Muchos jardineros aficionados saben que el otoño es la mejor época para preparar a fondo la tierra y eliminar plagas y enfermedades. Esto determinará la abundante cosecha del año siguiente. Además, este trabajo debe realizarse con sumo cuidado, ya que los jardineros inexpertos suelen cometer los errores más básicos.
Muchos jardineros creen que la mejor manera de recoger las hojas caídas es cubrir los canteros o remover la tierra para usarla como abono. Sin embargo, esto perjudica el jardín. Las hojas pueden albergar diversas plagas que causarán muchos problemas a sus dueños en el futuro.
Tratamiento adecuado del sitio durante el período otoñal
Una preparación básica y adecuada del suelo garantizará una óptima preparación para la próxima cosecha. Este trabajo suele comenzar en otoño, una vez finalizada la recolección. Primero, utilice una pala para cavar la zona a una profundidad de 30 a 40 centímetros. Luego, utilice un rastrillo para airear la tierra.
Al cavar, se suelen añadir diversos fertilizantes, como compost o estiércol de distintos orígenes. Si el suelo es ácido, se puede tratar con cal o tiza para neutralizarlo. Muchas plantas no prosperan en un ambiente ácido, lo que reduce la producción.
Tratar el suelo en otoño para controlar enfermedades y plagas mediante la excavación es muy práctico, ya que remover la capa superficial elimina la mayoría de las plagas durante el frío invernal. Esto también suele acabar con una gran cantidad de malas hierbas perennes.
Los suelos pesados y sin cultivar se trabajan mejor con una pala de bayoneta. Los suelos antiguos, ricos en humus, se pueden cavar con una horca, lo cual es conveniente para extraer las raíces de las plantas, ya que no se rompen, sino que permanecen intactas y se pueden eliminar por completo al año siguiente. Es importante tener en cuenta que al cavar la capa superficial del suelo, se debe evitar dejar terrones grandes, ya que esto provoca la congelación del suelo, así como su erosión y la retención de nieve.
Durante la excavación inicial de un terreno sin cultivar, se suele remover la capa superior, retirar las piedras y eliminar las raíces de los árboles. A continuación, se rastrilla cuidadosamente la tierra con pala, azada y rastrillo. En primavera, se nivela la superficie y se vuelve a excavar, pero a menor profundidad que la original. También es fundamental añadir fertilizantes orgánicos.
Hoy en día existen numerosos métodos modernos para aumentar la fertilidad del suelo y restaurarlo. Sin embargo, muchos jardineros suelen recurrir a métodos antiguos de cultivo del suelo, como el acolchado.
Para ello, puedes utilizar diversos materiales adicionales que siempre tienes a mano. Por ejemplo, el serrín, las agujas de pino y el heno se utilizan con frecuencia como materiales orgánicos. La arcilla expandida es un buen material inorgánico. Una capa de mantillo debe cubrir el suelo con al menos varios centímetros de espesor, tanto si se trata de un parterre vacío como de uno con plantas perennes.
Al usar copas de árboles para acolchar, tenga en cuenta que no debe usar plantas con semillas, ya que esto provocaría la aparición de una gran cantidad de malas hierbas. Además, recuerde que las agujas de pino pueden aumentar la acidez del suelo, así que tenga cuidado al acolchar.
Los jardineros experimentados suelen utilizar abonos verdes, que mejoran la estructura del suelo, lo desinfectan y eliminan las malas hierbas. Entre estos abonos se incluyen la avena, las leguminosas, la mostaza y muchas otras. Estos abonos se suelen sembrar a finales de verano o principios de otoño para que la masa verde se desarrolle antes de las heladas.

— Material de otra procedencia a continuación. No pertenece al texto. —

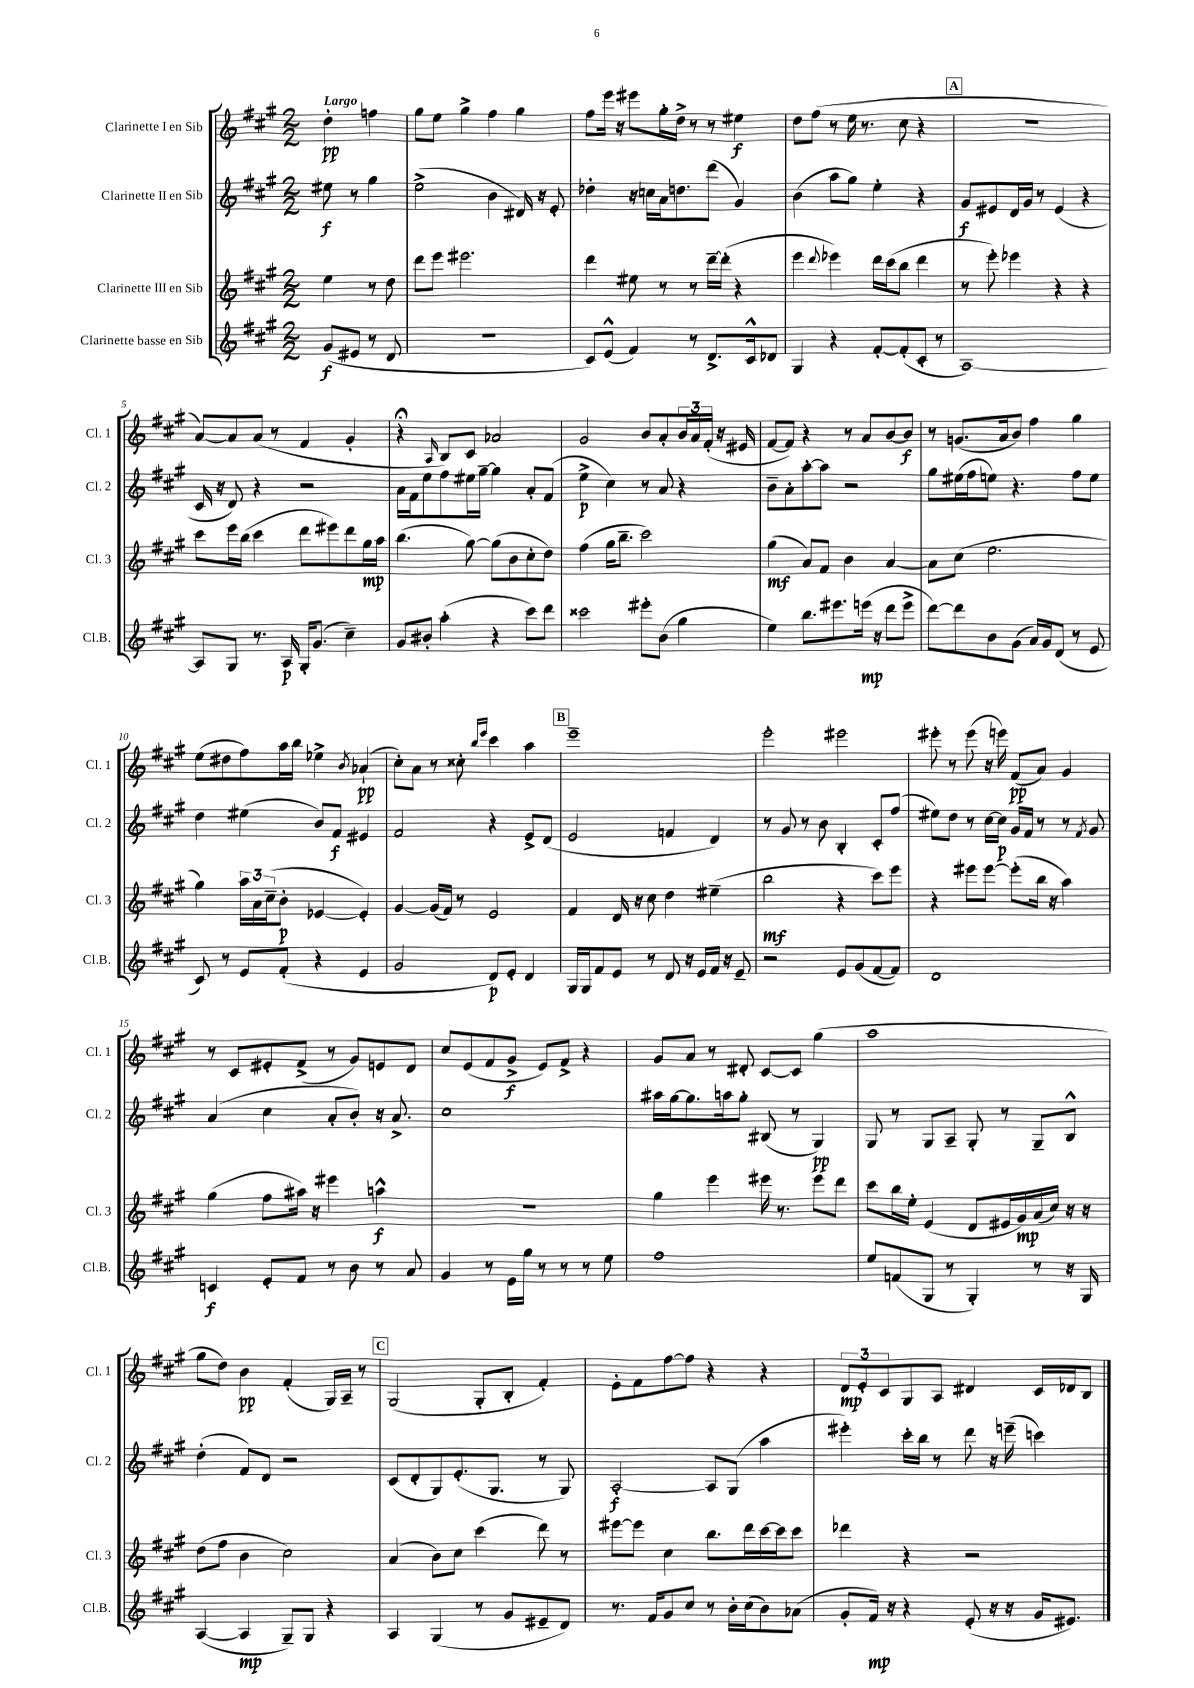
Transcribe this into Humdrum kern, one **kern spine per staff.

**kern	**kern	**kern	**kern
*staff4	*staff3	*staff2	*staff1
*clefG2	*clefG2	*clefG2	*clefG2
*k[f#c#g#]	*k[f#c#g#]	*k[f#c#g#]	*k[f#c#g#]
*M2/2	*M2/2	*M2/2	*M2/2
(8g#	4ee	8ee#	4dd'
8e#	.	8r	.
8r	8r	4gg#	4ff
8d	8dd	.	.
=	=	=	=
1r	8ddd	(2ee^	8gg#
.	8eee	.	8ee
.	2.eee#	.	4gg#^
.	.	4b	4ff#
.	.	16d#)	4gg#
.	.	16r	.
.	.	8e'	.
=	=	=	=
8c#)	4ddd	4dd-'	8ff#
(8e^^	.	.	16eee
.	.	.	16r
4f#)	8ee#	16r	8eee#
.	.	16cc	.
.	8r	16a	16gg#'
.	.	8.dd	16dd^
8r	8r	.	8r
8.d^	[16ddd~	(8ddd	8r
.	(16ddd']	.	.
.	4r	4g#)	4ee#
16c#^^	.	.	.
8d-	.	.	.
=	=	=	=
4G#	4eee	(4b	8dd
.	.	.	(8ff#
.	8qqddd	.	.
4r	4eee-)	8aa	8r
.	.	8gg#)	16ee
.	.	.	8.r
[8f#'	16ddd	4ee'	.
.	(16ccc#	.	.
(8f#']	8bb	.	8cc#
8c#'	4ddd	4r	4r
8r	.	.	.
=	=	=	=
[1A)	8r	8g#	1r
.	8eee')	8e#	.
.	4eee-	16d	.
.	.	16g#	.
.	.	8r	.
.	4r	(4e#	.
.	4r	4r	.
=	=	=	=
8A]	8ccc#	16c#	[8a)
.	.	16r	.
8G#	16eee	8d)	8a]
.	(16bb	.	.
8.r	4ccc#	4r	(8a
.	.	.	8r
16A	.	.	.
16G#'	8ddd	2r	4f#
(8.g#	.	.	.
.	8eee#)	.	.
4cc#~)	8ddd	.	4g#'
.	16gg#	.	.
.	16aa	.	.
=	=	=	=
8g#	(4.bb	16a	4r;
.	.	16f#	.
8b#'	.	8ee	.
.	.	.	16qqA
(4aa'	.	8ff#	8B)
.	[8gg#)	16ee#	8c#
.	.	[16gg#~	.
4r	(8gg#]	4gg#]	2a-
.	8b	.	.
8ccc#)	8cc#'	8a'	.
8ddd	8dd)	(8f#	.
=	=	=	=
2ccc##	(4ff#	4ee^	2g#
.	16gg#	4cc#)	.
.	8.bb~	.	.
8eee#'	2ccc#)	8r	8b
(8b	.	8a	8a'
4gg#	.	4r	24b
.	.	.	24a
.	.	.	(24f#'
.	.	.	16r
.	.	.	16e#
=	=	=	=
4ee)	(4gg#	8b~	[8f#
.	.	8a'	8f#])
8.bb	8a)	[8aa'	4r
.	8f#	8aa]	.
8.eee#	.	.	.
.	4b	2r	8r
(16eee	.	.	8a
16r	.	.	.
8ddd	[4a	.	[8b
8eee^	.	.	8b]
=	=	=	=
[8ddd)	8a]	8gg#	8r
8ddd]	(8cc#	(16ee#	(8.g
.	.	16ff#	.
8b	2.ee	8ee)	.
.	.	.	16a
(8g#	.	4.r	8b)
16a)	.	.	4ff#
16g#	.	.	.
(8d	.	.	.
8r	.	8ff#	4gg#
8e	.	8ee	.
=	=	=	=
8c#)	4gg#)	4dd	(8ee
8r	.	.	8dd#
8e	24aa	(4ee#	8ff#)
.	24a	.	.
.	(24cc#~	.	.
(8f#'	8b'	.	16aa
.	.	.	16bb
4r	[4e-	8b)	4ee-^
.	.	8f#	.
.	.	.	8qb
4e	4e-'])	4e#	(4a-`
=	=	=	=
2g#	[4g#	2f#	8cc#')
.	.	.	8a
.	(16g#]	.	8r
.	16f#)	.	.
.	8r	.	8cc##'
.	.	.	16qqbb
.	.	.	16qqeee
8d)	2e	4r	4ccc#
8e'	.	.	.
4d	.	8e^	4aa
.	.	(8d	.
=	=	=	=
16G#	4f#	2e	1eee~
16G#	.	.	.
8f#	.	.	.
8e	16d	.	.
.	16r	.	.
8r	8cc#	.	.
8d	4dd	4f	.
16r	.	.	.
16e	.	.	.
16f#	(4ee#~	4d)	.
16r	.	.	.
8e~	.	.	.
=	=	=	=
2r	2bb	8r	2eee'
.	.	8g#	.
.	.	8r	.
.	.	8b	.
8e	4r	4B'	2eee#
(8g#	.	.	.
[8f#	8ccc#)	8c#'	.
8f#])	8eee	(8ff#	.
=	=	=	=
1d	4r	8ee#)	8eee#'
.	.	8dd	8r
.	8eee#	8r	(8eee#
.	[8eee#	[16cc#	16r
.	.	16cc#]	16eee)
.	(8eee#']	16g#	(8f#
.	.	16f#	.
.	16bb	8r	8a)
.	16r	.	.
.	4aa)	8r	4g#
.	.	8qf#	.
.	.	8g#	.
=	=	=	=
4c	(4gg#	(4a	8r
.	.	.	8c#
8e'	8ff#	4cc#	8e#'
8f#	16aa#)	.	(8f#^
.	16r	.	.
8r	4eee#	8a'	8r
8b	.	8b')	8g#)
8r	4aa^^	16r	8e
.	.	8.a^	.
8a	.	.	8d
=	=	=	=
4g#	1r	1cc#	8cc#
.	.	.	(8e
8r	.	.	8f#
16e	.	.	8g#^
16gg#	.	.	.
8r	.	.	8e)
8r	.	.	8f#^
8r	.	.	4r
8ee	.	.	.
=	=	=	=
1ff#	4gg#	16aa#	8g#
.	.	[16gg#	.
.	.	8.gg#]	8a
.	4eee	.	8r
.	.	16aa	.
.	.	8gg#'	8d#'
.	16eee#	(8B#	[8c#
.	8.r	.	.
.	.	8r	8c#]
.	8eee#	4G#)	(4gg#
.	8ddd	.	.
=	=	=	=
8ee	8ccc#	8G#	1aa
(8f	16bb	8r	.
.	16ee'	.	.
8G#	(4e	8G#	.
8r	.	8A~	.
4G#')	8d	8G#'	.
.	16e#	8r	.
.	16g#)	.	.
8r	(16a	8G#~	.
.	16cc#)	.	.
16r	16r	8B^^	.
16G#	16r	.	.
=	=	=	=
([4A	(8dd	(4dd'	8gg#
.	8ff#	.	8dd)
4A]	4b	8f#)	4b
.	.	8d	.
8G#~)	2cc#)	2r	(4f#'
8G#	.	.	.
4r	.	.	16G#)
.	.	.	16A~
.	.	.	8r
=	=	=	=
4A	(4a	(8c#	(2G#
.	.	8d'	.
(4G#	8b)	8G#)	.
.	8cc#	(8.e'	.
8r	(4ccc#	.	8G#'
.	.	8.G#	.
8g#	.	.	8B'
8e#~	8ddd)	8r	4f#')
8d)	8r	8G#)	.
=	=	=	=
8.r	[8eee#	[2A'	8e'
.	8eee#]	.	8f#
16f#	.	.	.
8g#	4cc#	.	[8ff#
8cc#	.	.	8ff#]
8r	8.bb	8A]	4r
16b'	.	(8G#	.
(16cc#	16ddd	.	.
8b)	[16ccc#	4aa	4r
.	16ccc#]	.	.
(8a-	8ccc#	.	.
=	=	=	=
8g#'	4ddd-	4eee#')	12d
.	.	.	12e'
16f#)	.	.	.
.	.	.	12c#
16r	.	.	.
4r	4r	16ccc#'	8G#
.	.	16bb	.
.	.	8r	8A
(8e'	2r	8ddd	4d#
16r	.	16r	.
16r	.	(16eee~	.
16g#	.	4ccc)	16c#
8.e#)	.	.	16d-
.	.	.	8B
==	==	==	==
*-	*-	*-	*-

No olvide los productos especializados que ayudan a descomponer los residuos orgánicos lo más rápido posible. Entre ellos se incluyen microorganismos eficaces que ayudan a descomponer rápidamente las raíces o la parte aérea de las plantas.
También es importante tener en cuenta que, si el suelo es pesado o arcilloso, es fundamental añadir fertilizantes orgánicos, como ceniza o arena. Esto mejorará la textura y la permeabilidad al agua. Por otro lado, el suelo arenoso retiene mal la humedad, lo que puede ser perjudicial para las plantas. Por lo tanto, es necesario añadir compost bien maduro o astillas de madera.

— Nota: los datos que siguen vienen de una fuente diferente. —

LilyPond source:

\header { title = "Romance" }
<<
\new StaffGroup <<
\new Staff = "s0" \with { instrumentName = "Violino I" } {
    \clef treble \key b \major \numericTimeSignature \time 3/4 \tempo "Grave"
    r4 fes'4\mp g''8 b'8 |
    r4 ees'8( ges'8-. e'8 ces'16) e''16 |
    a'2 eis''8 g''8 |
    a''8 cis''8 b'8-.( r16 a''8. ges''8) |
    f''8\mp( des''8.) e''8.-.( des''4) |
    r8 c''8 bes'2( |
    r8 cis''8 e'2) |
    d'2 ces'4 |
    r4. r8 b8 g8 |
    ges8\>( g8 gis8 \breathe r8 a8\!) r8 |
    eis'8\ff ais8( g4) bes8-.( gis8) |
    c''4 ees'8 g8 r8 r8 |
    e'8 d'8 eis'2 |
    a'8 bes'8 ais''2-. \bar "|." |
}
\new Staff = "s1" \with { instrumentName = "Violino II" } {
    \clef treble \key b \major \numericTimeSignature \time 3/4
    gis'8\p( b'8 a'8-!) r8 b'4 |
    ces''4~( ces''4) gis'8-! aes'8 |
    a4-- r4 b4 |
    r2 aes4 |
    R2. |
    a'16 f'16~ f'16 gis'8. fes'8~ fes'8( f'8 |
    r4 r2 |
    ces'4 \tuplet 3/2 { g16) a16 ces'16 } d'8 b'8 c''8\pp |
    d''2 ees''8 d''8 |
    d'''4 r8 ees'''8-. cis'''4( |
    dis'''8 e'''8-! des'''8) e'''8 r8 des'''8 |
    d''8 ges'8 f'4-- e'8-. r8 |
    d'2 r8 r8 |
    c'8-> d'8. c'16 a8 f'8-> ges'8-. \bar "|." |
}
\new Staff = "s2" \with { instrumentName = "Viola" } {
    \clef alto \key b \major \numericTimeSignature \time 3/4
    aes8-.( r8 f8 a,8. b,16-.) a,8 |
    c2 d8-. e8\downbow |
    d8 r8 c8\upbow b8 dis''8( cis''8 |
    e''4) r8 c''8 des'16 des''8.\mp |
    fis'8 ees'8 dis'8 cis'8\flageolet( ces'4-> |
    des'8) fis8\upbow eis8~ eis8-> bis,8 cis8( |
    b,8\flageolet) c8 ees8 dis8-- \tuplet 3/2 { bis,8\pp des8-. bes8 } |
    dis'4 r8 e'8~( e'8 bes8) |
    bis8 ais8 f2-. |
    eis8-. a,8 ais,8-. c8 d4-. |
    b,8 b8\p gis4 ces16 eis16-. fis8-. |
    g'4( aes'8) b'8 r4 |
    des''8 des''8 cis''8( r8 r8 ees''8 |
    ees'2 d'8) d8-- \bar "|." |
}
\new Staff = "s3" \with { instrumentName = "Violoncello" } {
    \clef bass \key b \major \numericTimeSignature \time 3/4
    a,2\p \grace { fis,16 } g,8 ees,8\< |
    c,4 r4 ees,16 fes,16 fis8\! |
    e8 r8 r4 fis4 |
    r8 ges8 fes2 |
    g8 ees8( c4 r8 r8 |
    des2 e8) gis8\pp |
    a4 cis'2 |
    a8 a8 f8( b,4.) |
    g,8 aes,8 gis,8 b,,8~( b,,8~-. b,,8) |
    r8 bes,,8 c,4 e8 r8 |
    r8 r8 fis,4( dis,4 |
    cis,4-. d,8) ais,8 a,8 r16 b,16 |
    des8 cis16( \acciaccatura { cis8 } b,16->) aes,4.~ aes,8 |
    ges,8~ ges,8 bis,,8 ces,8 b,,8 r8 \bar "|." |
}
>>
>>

Sin duda, una correcta preparación del suelo influye enormemente en la producción y la calidad de los cultivos. Labrar la tierra en otoño elimina la mayoría de las malas hierbas durante el invierno, cuando la capa superior del suelo está expuesta a bajas temperaturas. Por ello, muchos jardineros recomiendan labrar la tierra en otoño, ya que una correcta preparación del suelo es fundamental para obtener una buena cosecha.